[Stored records]
□ □ □ □ □

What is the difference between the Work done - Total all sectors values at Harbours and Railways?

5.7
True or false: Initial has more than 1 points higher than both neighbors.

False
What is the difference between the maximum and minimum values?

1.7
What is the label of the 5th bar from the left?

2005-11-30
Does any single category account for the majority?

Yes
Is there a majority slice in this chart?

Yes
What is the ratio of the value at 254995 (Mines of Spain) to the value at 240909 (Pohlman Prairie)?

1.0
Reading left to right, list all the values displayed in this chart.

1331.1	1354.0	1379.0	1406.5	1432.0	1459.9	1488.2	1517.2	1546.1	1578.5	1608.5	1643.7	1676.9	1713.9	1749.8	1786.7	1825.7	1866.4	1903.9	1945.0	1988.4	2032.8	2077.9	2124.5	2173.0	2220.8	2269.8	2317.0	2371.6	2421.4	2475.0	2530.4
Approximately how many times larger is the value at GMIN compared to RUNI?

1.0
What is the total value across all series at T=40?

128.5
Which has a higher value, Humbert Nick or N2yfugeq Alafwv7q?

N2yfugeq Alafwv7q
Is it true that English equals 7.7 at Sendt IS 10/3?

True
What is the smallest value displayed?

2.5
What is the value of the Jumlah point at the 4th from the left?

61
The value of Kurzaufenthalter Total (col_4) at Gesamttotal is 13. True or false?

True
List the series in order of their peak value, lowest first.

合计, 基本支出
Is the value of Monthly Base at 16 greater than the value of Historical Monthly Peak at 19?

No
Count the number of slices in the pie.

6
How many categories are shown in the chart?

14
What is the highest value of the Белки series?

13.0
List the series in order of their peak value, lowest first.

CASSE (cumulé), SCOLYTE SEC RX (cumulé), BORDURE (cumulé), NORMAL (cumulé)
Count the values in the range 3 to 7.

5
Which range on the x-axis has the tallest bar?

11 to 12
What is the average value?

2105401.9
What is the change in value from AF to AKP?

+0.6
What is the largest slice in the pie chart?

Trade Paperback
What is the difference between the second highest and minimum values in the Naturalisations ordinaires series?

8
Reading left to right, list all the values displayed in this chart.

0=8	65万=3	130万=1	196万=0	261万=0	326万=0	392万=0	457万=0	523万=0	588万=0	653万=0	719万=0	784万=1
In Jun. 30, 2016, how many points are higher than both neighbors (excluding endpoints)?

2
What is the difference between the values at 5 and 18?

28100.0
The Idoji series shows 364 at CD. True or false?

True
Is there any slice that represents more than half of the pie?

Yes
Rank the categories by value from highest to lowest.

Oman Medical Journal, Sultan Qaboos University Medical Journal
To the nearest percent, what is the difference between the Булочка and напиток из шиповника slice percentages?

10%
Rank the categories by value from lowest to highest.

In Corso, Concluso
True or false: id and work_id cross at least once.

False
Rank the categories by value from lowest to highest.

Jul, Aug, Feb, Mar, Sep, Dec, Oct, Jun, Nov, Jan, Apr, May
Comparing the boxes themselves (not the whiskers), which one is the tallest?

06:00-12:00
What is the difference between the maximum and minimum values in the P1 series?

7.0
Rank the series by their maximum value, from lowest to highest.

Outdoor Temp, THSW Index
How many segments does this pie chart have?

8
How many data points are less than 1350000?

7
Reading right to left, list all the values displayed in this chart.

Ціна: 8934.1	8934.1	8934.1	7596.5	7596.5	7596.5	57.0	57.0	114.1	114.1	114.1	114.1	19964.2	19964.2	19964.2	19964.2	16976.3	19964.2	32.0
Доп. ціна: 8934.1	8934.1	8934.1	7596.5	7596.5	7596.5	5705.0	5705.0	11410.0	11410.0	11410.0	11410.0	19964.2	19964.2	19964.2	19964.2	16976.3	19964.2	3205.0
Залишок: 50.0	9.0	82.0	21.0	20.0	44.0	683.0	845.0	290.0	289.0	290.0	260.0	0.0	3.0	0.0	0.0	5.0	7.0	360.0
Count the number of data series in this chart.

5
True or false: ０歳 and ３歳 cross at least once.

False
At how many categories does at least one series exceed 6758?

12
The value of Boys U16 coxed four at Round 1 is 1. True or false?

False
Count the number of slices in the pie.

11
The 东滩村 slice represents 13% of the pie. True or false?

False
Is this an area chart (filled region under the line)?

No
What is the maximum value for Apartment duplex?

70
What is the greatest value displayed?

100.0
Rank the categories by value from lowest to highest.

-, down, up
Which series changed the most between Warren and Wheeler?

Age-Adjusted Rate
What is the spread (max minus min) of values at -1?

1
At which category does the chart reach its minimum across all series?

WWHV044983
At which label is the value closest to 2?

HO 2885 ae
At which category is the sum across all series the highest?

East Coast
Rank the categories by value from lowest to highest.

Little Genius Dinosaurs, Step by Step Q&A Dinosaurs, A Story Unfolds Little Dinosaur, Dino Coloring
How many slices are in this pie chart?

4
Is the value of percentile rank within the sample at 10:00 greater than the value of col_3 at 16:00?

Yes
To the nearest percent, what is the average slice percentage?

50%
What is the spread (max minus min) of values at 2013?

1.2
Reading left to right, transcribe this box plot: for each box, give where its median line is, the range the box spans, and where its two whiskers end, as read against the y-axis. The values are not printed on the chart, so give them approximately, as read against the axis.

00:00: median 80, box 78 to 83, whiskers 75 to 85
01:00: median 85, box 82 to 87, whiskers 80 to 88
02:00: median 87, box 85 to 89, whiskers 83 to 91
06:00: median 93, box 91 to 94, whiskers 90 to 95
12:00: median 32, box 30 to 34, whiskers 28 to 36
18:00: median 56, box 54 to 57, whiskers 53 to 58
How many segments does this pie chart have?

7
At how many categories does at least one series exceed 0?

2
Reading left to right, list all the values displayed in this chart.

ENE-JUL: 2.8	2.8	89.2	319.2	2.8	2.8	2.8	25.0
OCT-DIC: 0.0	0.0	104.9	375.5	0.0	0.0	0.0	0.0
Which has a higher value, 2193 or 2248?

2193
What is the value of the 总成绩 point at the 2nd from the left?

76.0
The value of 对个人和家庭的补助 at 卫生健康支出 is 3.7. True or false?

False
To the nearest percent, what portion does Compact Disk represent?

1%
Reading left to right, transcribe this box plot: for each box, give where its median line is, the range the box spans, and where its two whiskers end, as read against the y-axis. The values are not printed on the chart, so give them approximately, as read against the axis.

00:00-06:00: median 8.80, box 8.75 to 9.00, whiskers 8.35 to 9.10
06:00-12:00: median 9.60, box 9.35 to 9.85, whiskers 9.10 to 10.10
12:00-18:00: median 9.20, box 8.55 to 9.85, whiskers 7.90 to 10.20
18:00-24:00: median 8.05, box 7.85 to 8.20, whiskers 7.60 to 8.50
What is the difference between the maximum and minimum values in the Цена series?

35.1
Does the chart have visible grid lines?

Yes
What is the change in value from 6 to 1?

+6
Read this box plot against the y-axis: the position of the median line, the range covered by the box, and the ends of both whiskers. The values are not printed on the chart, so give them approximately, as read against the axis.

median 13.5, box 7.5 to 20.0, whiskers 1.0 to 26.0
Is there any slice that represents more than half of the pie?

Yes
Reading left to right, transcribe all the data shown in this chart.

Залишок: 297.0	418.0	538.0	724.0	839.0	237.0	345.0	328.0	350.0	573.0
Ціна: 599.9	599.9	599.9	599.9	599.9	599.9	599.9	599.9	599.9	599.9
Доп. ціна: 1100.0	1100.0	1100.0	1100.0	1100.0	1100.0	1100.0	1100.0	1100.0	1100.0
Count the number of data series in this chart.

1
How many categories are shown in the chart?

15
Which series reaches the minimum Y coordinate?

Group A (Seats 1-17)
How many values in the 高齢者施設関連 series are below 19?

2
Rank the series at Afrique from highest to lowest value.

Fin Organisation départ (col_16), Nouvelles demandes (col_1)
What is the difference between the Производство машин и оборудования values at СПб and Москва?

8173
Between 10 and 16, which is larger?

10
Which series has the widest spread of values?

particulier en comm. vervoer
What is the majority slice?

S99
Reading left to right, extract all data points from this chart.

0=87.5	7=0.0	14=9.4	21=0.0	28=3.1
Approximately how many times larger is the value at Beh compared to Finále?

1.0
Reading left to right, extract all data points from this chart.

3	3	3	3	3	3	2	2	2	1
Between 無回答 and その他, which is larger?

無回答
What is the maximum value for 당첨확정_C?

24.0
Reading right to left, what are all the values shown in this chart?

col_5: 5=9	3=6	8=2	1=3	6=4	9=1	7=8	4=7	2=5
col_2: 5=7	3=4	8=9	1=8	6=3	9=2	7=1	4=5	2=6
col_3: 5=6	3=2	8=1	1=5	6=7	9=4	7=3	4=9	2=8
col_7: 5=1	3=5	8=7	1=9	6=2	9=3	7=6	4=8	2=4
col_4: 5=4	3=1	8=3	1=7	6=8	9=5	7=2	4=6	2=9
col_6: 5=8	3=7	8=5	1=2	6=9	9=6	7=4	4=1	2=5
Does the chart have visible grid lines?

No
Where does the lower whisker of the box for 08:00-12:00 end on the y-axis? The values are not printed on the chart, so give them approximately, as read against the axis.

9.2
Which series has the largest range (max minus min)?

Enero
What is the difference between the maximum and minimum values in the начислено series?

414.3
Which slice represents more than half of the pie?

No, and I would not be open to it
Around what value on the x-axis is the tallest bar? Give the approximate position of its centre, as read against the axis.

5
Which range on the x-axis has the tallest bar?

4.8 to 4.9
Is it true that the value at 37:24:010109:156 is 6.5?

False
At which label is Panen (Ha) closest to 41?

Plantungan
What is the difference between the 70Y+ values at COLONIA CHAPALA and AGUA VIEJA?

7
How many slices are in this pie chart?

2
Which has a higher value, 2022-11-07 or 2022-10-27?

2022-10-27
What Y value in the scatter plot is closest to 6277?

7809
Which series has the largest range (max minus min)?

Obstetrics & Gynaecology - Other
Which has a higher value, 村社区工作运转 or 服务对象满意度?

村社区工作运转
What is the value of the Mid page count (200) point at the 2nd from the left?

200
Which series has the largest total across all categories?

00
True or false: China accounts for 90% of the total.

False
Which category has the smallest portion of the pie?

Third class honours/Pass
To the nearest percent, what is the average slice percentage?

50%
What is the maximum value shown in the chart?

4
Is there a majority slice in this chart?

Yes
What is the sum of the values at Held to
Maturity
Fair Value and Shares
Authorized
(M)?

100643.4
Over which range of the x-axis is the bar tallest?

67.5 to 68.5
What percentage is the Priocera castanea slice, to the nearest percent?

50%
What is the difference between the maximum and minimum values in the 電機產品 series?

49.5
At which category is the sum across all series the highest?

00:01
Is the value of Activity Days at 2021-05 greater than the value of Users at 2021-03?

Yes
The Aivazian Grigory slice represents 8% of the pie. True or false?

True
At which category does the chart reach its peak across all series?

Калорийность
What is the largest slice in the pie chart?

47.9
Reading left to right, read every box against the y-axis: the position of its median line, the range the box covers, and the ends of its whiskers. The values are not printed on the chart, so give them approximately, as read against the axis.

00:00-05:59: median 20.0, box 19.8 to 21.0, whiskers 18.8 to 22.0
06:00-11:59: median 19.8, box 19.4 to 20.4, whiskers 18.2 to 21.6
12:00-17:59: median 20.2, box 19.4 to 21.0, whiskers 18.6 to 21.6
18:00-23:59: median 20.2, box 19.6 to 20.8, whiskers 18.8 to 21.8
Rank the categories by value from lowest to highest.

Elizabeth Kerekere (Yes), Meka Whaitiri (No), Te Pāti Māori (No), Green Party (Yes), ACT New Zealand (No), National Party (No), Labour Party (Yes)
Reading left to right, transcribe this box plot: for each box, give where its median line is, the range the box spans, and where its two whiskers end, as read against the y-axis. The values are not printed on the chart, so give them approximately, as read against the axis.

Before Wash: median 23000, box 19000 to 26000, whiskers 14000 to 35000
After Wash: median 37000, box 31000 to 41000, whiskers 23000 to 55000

□ □ □ □ □

### WHAT THE TASK REQUIRES
Tally the lines of the records above that contain the string "label", treating case as significant, and reply with only the count.

### SOLVED EXERCISE
3